§ YOUR TASK
Give back the listing in full and exactly, leaving out the images.

§ MATERIAL FOR THIS TASK
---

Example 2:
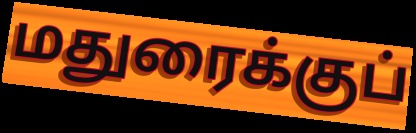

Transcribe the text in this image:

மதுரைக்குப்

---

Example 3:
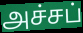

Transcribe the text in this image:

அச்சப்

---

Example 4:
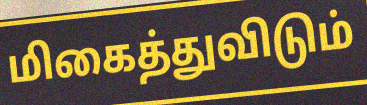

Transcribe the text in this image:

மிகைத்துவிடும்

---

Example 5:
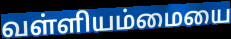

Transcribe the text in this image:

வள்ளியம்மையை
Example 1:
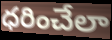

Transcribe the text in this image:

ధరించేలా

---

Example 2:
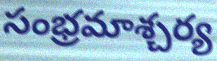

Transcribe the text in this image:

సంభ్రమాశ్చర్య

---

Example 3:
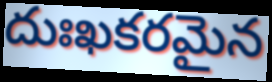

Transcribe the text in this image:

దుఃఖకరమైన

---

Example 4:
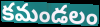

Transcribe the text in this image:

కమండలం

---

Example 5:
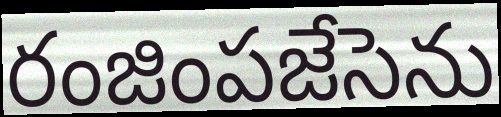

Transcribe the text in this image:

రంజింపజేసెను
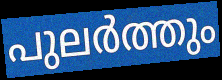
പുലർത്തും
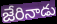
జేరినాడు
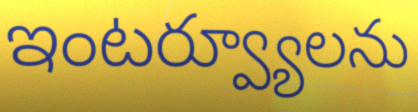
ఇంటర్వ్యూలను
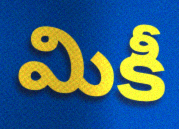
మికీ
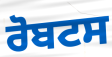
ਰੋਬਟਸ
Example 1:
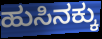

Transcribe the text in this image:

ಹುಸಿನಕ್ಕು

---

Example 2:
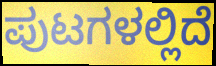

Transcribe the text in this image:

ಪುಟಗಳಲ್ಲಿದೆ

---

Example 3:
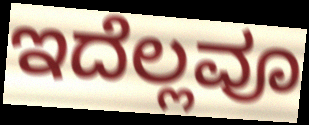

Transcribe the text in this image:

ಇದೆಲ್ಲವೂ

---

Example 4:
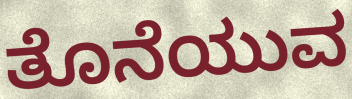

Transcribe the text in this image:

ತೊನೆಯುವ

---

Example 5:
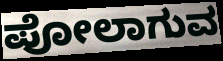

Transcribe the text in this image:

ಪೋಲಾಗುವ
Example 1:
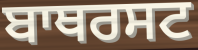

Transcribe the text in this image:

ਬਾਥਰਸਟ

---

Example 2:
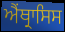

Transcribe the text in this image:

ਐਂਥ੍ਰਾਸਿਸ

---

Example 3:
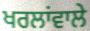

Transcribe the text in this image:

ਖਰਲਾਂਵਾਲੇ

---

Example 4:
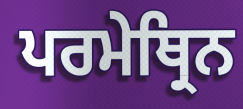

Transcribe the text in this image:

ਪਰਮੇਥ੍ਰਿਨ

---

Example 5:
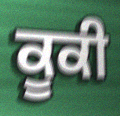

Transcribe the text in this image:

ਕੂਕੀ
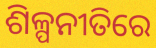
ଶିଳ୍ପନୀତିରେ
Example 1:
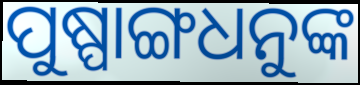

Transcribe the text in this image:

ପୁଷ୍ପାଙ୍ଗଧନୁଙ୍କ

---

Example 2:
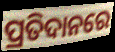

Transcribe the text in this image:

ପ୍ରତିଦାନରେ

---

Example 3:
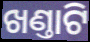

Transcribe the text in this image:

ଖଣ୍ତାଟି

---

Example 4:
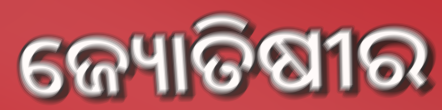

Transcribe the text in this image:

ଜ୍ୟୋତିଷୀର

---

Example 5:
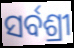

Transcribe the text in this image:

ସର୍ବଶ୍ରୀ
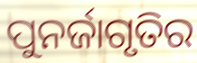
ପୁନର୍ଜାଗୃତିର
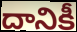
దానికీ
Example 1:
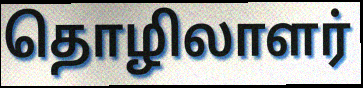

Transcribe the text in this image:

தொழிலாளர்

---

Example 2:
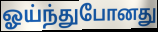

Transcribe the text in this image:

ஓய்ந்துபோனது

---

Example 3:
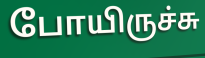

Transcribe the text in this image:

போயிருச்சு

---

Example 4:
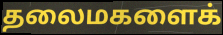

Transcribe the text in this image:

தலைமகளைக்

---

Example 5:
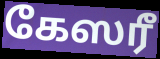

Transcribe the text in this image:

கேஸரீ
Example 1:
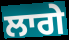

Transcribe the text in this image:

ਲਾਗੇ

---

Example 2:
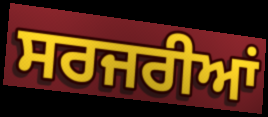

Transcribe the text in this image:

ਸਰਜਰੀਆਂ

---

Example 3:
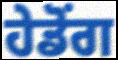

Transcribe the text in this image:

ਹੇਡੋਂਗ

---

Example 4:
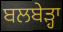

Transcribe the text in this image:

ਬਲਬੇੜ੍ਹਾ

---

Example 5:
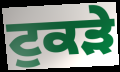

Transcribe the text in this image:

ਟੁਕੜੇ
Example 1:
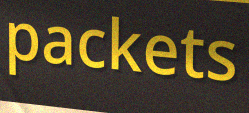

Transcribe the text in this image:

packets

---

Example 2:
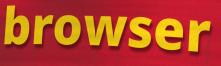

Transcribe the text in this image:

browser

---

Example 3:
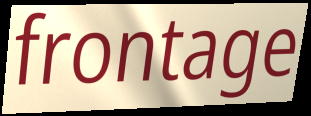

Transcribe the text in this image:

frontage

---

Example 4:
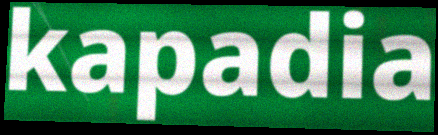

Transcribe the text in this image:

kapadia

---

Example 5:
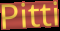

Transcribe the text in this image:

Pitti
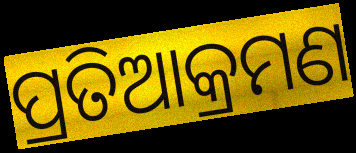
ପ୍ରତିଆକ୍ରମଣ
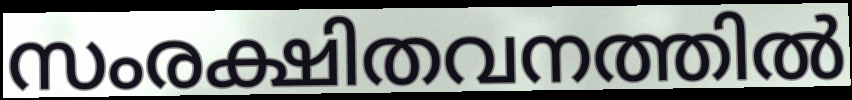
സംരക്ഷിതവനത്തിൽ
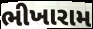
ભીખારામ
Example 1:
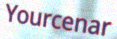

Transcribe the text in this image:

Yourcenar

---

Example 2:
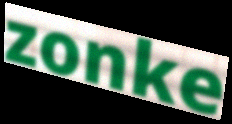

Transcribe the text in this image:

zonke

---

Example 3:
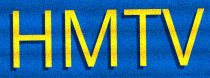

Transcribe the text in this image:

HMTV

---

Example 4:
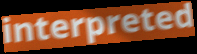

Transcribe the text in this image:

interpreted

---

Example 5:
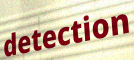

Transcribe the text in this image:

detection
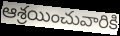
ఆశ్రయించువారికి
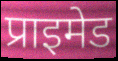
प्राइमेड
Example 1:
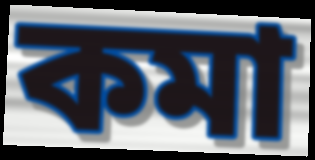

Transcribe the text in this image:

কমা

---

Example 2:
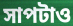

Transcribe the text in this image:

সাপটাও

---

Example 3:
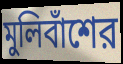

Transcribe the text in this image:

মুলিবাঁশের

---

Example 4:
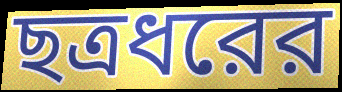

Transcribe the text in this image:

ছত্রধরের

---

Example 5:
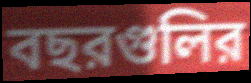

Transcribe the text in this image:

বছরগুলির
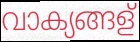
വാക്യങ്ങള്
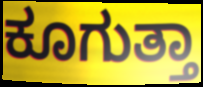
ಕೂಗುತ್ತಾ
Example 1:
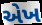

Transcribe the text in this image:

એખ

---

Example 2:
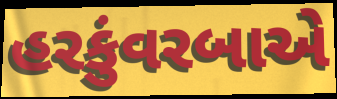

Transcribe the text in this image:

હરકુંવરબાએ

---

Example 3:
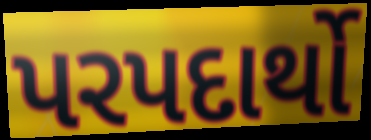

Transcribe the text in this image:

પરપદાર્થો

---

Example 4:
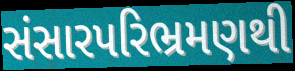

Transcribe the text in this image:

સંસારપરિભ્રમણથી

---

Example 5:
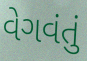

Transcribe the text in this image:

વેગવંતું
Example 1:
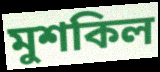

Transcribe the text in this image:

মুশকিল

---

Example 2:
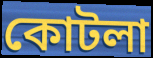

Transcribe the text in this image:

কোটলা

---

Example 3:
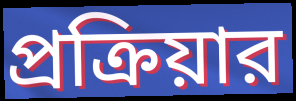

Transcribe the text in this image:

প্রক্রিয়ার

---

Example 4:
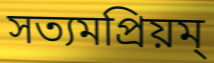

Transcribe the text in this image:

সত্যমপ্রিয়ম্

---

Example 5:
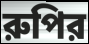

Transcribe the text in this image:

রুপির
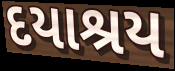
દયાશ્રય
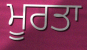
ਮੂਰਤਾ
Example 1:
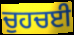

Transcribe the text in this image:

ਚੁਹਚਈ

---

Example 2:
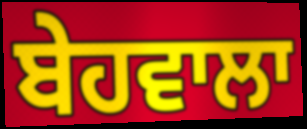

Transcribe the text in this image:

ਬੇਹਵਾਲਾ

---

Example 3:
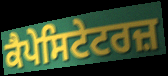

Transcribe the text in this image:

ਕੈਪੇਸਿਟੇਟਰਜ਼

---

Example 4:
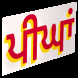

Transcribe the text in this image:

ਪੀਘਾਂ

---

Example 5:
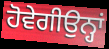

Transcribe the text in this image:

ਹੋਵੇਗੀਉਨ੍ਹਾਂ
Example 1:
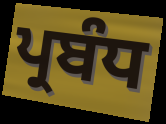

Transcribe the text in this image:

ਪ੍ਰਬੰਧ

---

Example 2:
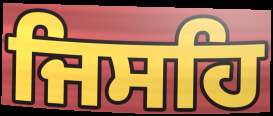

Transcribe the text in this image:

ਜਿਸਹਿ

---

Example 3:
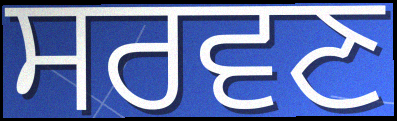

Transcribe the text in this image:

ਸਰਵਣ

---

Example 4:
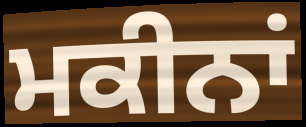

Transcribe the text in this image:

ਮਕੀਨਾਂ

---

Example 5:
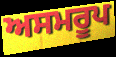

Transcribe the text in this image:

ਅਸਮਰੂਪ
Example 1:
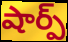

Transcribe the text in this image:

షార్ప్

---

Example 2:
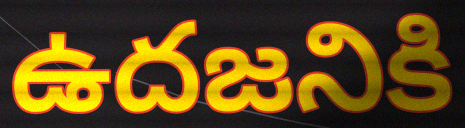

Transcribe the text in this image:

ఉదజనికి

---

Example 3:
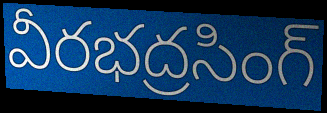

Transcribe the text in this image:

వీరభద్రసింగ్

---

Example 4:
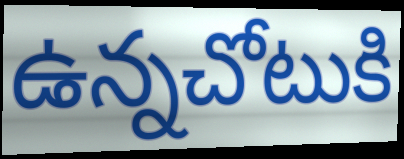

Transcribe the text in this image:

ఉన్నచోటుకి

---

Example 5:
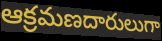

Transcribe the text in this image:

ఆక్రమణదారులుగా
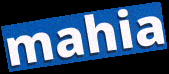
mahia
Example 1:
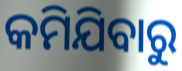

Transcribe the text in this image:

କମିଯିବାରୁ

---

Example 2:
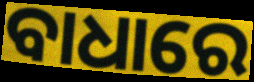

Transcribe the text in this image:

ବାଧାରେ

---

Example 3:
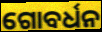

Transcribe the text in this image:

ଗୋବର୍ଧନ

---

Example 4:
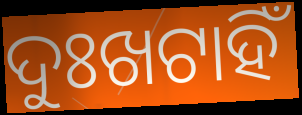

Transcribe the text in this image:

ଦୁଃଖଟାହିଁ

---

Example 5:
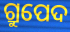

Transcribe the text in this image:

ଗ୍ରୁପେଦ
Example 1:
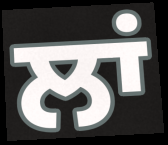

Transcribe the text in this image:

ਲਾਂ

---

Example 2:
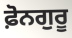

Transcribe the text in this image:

§ ANSWER TO THIS PROBLEM
---

Example 2:

Transcribe the text in this image:

மதுரைக்குப்

---

Example 3:

Transcribe the text in this image:

அச்சப்

---

Example 4:

Transcribe the text in this image:

மிகைத்துவிடும்

---

Example 5:

Transcribe the text in this image:

வள்ளியம்மையை
Example 1:

Transcribe the text in this image:

ధరించేలా

---

Example 2:

Transcribe the text in this image:

సంభ్రమాశ్చర్య

---

Example 3:

Transcribe the text in this image:

దుఃఖకరమైన

---

Example 4:

Transcribe the text in this image:

కమండలం

---

Example 5:

Transcribe the text in this image:

రంజింపజేసెను
പുലർത്തും
జేరినాడు
ఇంటర్వ్యూలను
మికీ
ਰੋਬਟਸ
Example 1:

Transcribe the text in this image:

ಹುಸಿನಕ್ಕು

---

Example 2:

Transcribe the text in this image:

ಪುಟಗಳಲ್ಲಿದೆ

---

Example 3:

Transcribe the text in this image:

ಇದೆಲ್ಲವೂ

---

Example 4:

Transcribe the text in this image:

ತೊನೆಯುವ

---

Example 5:

Transcribe the text in this image:

ಪೋಲಾಗುವ
Example 1:

Transcribe the text in this image:

ਬਾਥਰਸਟ

---

Example 2:

Transcribe the text in this image:

ਐਂਥ੍ਰਾਸਿਸ

---

Example 3:

Transcribe the text in this image:

ਖਰਲਾਂਵਾਲੇ

---

Example 4:

Transcribe the text in this image:

ਪਰਮੇਥ੍ਰਿਨ

---

Example 5:

Transcribe the text in this image:

ਕੂਕੀ
ଶିଳ୍ପନୀତିରେ
Example 1:

Transcribe the text in this image:

ପୁଷ୍ପାଙ୍ଗଧନୁଙ୍କ

---

Example 2:

Transcribe the text in this image:

ପ୍ରତିଦାନରେ

---

Example 3:

Transcribe the text in this image:

ଖଣ୍ତାଟି

---

Example 4:

Transcribe the text in this image:

ଜ୍ୟୋତିଷୀର

---

Example 5:

Transcribe the text in this image:

ସର୍ବଶ୍ରୀ
ପୁନର୍ଜାଗୃତିର
దానికీ
Example 1:

Transcribe the text in this image:

தொழிலாளர்

---

Example 2:

Transcribe the text in this image:

ஓய்ந்துபோனது

---

Example 3:

Transcribe the text in this image:

போயிருச்சு

---

Example 4:

Transcribe the text in this image:

தலைமகளைக்

---

Example 5:

Transcribe the text in this image:

கேஸரீ
Example 1:

Transcribe the text in this image:

ਲਾਗੇ

---

Example 2:

Transcribe the text in this image:

ਸਰਜਰੀਆਂ

---

Example 3:

Transcribe the text in this image:

ਹੇਡੋਂਗ

---

Example 4:

Transcribe the text in this image:

ਬਲਬੇੜ੍ਹਾ

---

Example 5:

Transcribe the text in this image:

ਟੁਕੜੇ
Example 1:

Transcribe the text in this image:

packets

---

Example 2:

Transcribe the text in this image:

browser

---

Example 3:

Transcribe the text in this image:

frontage

---

Example 4:

Transcribe the text in this image:

kapadia

---

Example 5:

Transcribe the text in this image:

Pitti
ପ୍ରତିଆକ୍ରମଣ
സംരക്ഷിതവനത്തിൽ
ભીખારામ
Example 1:

Transcribe the text in this image:

Yourcenar

---

Example 2:

Transcribe the text in this image:

zonke

---

Example 3:

Transcribe the text in this image:

HMTV

---

Example 4:

Transcribe the text in this image:

interpreted

---

Example 5:

Transcribe the text in this image:

detection
ఆశ్రయించువారికి
प्राइमेड
Example 1:

Transcribe the text in this image:

কমা

---

Example 2:

Transcribe the text in this image:

সাপটাও

---

Example 3:

Transcribe the text in this image:

মুলিবাঁশের

---

Example 4:

Transcribe the text in this image:

ছত্রধরের

---

Example 5:

Transcribe the text in this image:

বছরগুলির
വാക്യങ്ങള്
ಕೂಗುತ್ತಾ
Example 1:

Transcribe the text in this image:

એખ

---

Example 2:

Transcribe the text in this image:

હરકુંવરબાએ

---

Example 3:

Transcribe the text in this image:

પરપદાર્થો

---

Example 4:

Transcribe the text in this image:

સંસારપરિભ્રમણથી

---

Example 5:

Transcribe the text in this image:

વેગવંતું
Example 1:

Transcribe the text in this image:

মুশকিল

---

Example 2:

Transcribe the text in this image:

কোটলা

---

Example 3:

Transcribe the text in this image:

প্রক্রিয়ার

---

Example 4:

Transcribe the text in this image:

সত্যমপ্রিয়ম্

---

Example 5:

Transcribe the text in this image:

রুপির
દયાશ્રય
ਮੂਰਤਾ
Example 1:

Transcribe the text in this image:

ਚੁਹਚਈ

---

Example 2:

Transcribe the text in this image:

ਬੇਹਵਾਲਾ

---

Example 3:

Transcribe the text in this image:

ਕੈਪੇਸਿਟੇਟਰਜ਼

---

Example 4:

Transcribe the text in this image:

ਪੀਘਾਂ

---

Example 5:

Transcribe the text in this image:

ਹੋਵੇਗੀਉਨ੍ਹਾਂ
Example 1:

Transcribe the text in this image:

ਪ੍ਰਬੰਧ

---

Example 2:

Transcribe the text in this image:

ਜਿਸਹਿ

---

Example 3:

Transcribe the text in this image:

ਸਰਵਣ

---

Example 4:

Transcribe the text in this image:

ਮਕੀਨਾਂ

---

Example 5:

Transcribe the text in this image:

ਅਸਮਰੂਪ
Example 1:

Transcribe the text in this image:

షార్ప్

---

Example 2:

Transcribe the text in this image:

ఉదజనికి

---

Example 3:

Transcribe the text in this image:

వీరభద్రసింగ్

---

Example 4:

Transcribe the text in this image:

ఉన్నచోటుకి

---

Example 5:

Transcribe the text in this image:

ఆక్రమణదారులుగా
mahia
Example 1:

Transcribe the text in this image:

କମିଯିବାରୁ

---

Example 2:

Transcribe the text in this image:

ବାଧାରେ

---

Example 3:

Transcribe the text in this image:

ଗୋବର୍ଧନ

---

Example 4:

Transcribe the text in this image:

ଦୁଃଖଟାହିଁ

---

Example 5:

Transcribe the text in this image:

ଗ୍ରୁପେଦ
Example 1:

Transcribe the text in this image:

ਲਾਂ

---

Example 2:

Transcribe the text in this image:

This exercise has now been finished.